Extracted text >>
To determine the third column of \(B\), we reduce \[\left( \begin{array}{ccc|c} 1 & 1 & 2 & 0 \\ 2 & 1 & 4 & 0 \\ 3 & 5 & 1 & 1 \\ \end{array} \right)\] to obtain \(x_{13}= 2/5, x_{23}=0\) and \(x_{33}=-1/5\). Here again it is important to note that the sequence of row operations used to solve this system is exactly the same as those we used in the first system. Why not save ourselves a considerable amount of time and effort and solve all three systems simultaneously? This we can do this by augmenting the coefficient matrix by the identity matrix \(I\). We then have, by applying the same sequence of row operations as above, \[\left( \begin{array}{ccc|ccc} 1 & 1 & 2 & 1 & 0 & 0 \\ 2 & 1 & 4 & 0 & 1 & 0 \\ 3 & 5 & 1 & 0 & 0 & 1 \\ \end{array} \right)\longrightarrow \left( \begin{array}{ccc|ccc} 1 & 0 & 0 & -\frac{19}{5} & \frac{9}{5} & \frac{2}{5} \\ 0 & 1 & 0 & 2 & -1 & 0 \\ 0 & 0 & 1 & \frac{7}{5} & -\frac{2}{5} & -\frac{1}{5} \\ \end{array} \right)\] So that \[B =\textrm{ }\left( \begin{array}{ccc} -\frac{19}{5} & \frac{9}{5} & \frac{2}{5} \\ 2 & -1 & 0 \\ \frac{7}{5} & -\frac{2}{5} & -\frac{1}{5} \\ \end{array} \right)\] The reader should verify that \(B A = I\) so that \(A ^{-1} = B\).

As the following theorem indicates, the verification that \(B A = I\) is not necessary. The proof of the theorem is beyond the scope of this text. The interested reader can find it in most linear algebra texts.

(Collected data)
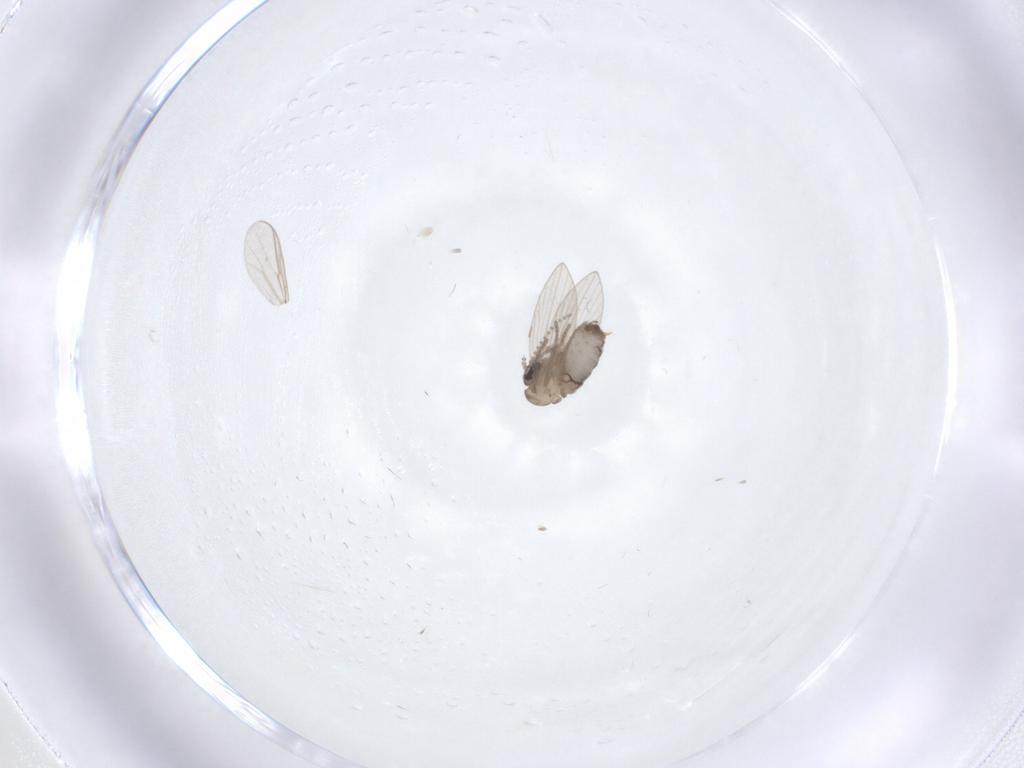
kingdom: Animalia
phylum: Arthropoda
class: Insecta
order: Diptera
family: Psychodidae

---

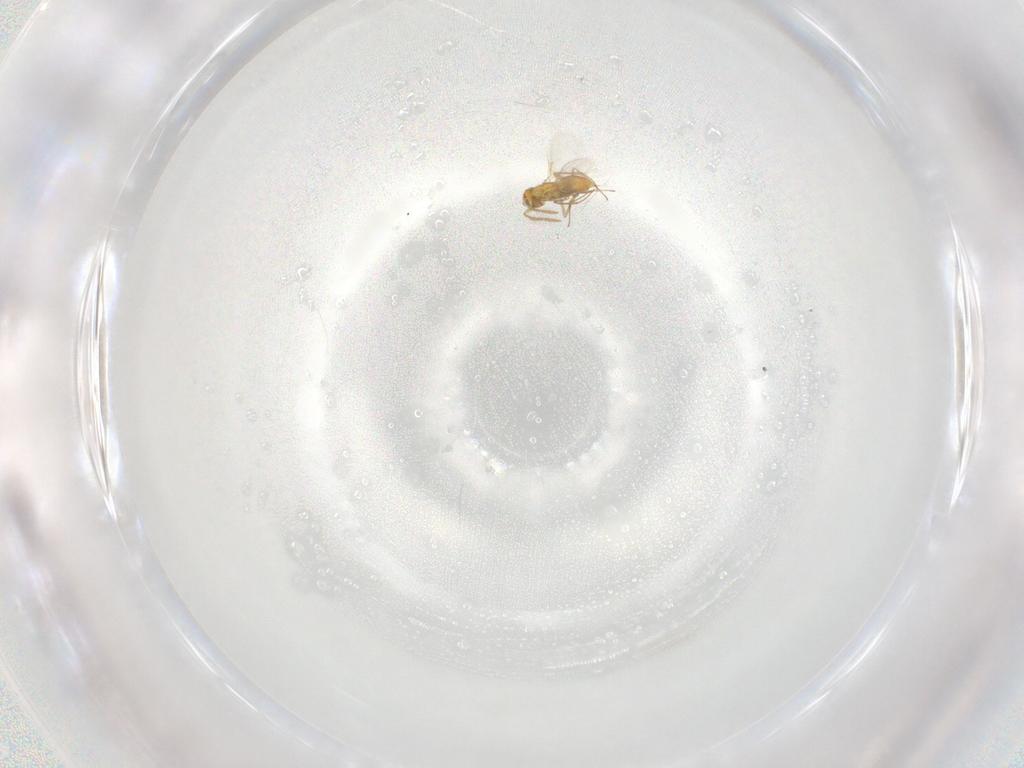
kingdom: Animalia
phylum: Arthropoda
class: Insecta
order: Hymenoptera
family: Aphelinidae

==

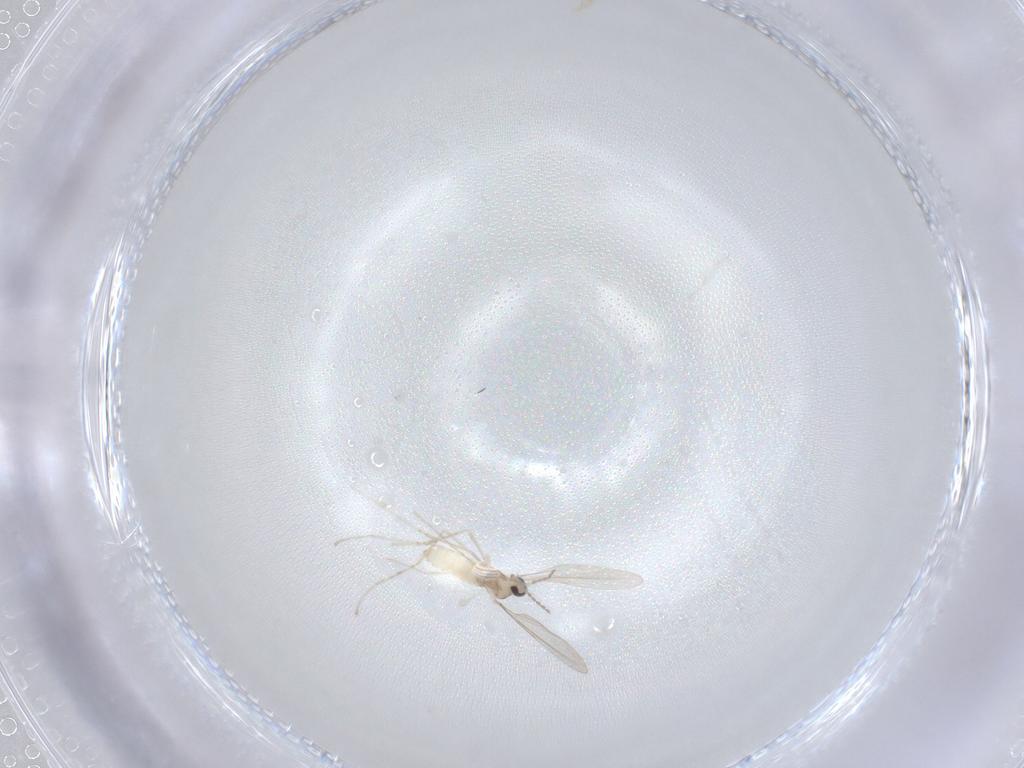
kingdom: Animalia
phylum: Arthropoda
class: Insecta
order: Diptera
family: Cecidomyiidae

Goals >>
1) Rewrite the paragraph of the excerpt on matrix inverses that begins "To determine the third column of" in a shorter form, keeping its main facts.
2) Please list the values the excerpt on matrix inverses obtains for the entries of the third column of B.
3) Write out the portion of the excerpt on matrix inverses starting at "As the following" and ending at "linear algebra texts.".

Solutions per task >>
1) Row-reducing the augmented system gives the third column of B: x₁₃ = 2/5, x₂₃ = 0, x₃₃ = −1/5. This system uses the same sequence of row operations as the first one. So all three systems can be solved at once by augmenting the coefficient matrix with the identity matrix I and applying those operations. The left side then becomes I, and the right side gives B, with rows (−19/5, 9/5, 2/5), (2, −1, 0) and (7/5, −2/5, −1/5). The reader should check that BA = I, so that A⁻¹ = B.

2)
- x₁₃ = 2/5
- x₂₃ = 0
- x₃₃ = −1/5

3)
As the following theorem indicates, the verification that \(B A = I\) is not necessary. The proof of the theorem is beyond the scope of this text. The interested reader can find it in most linear algebra texts.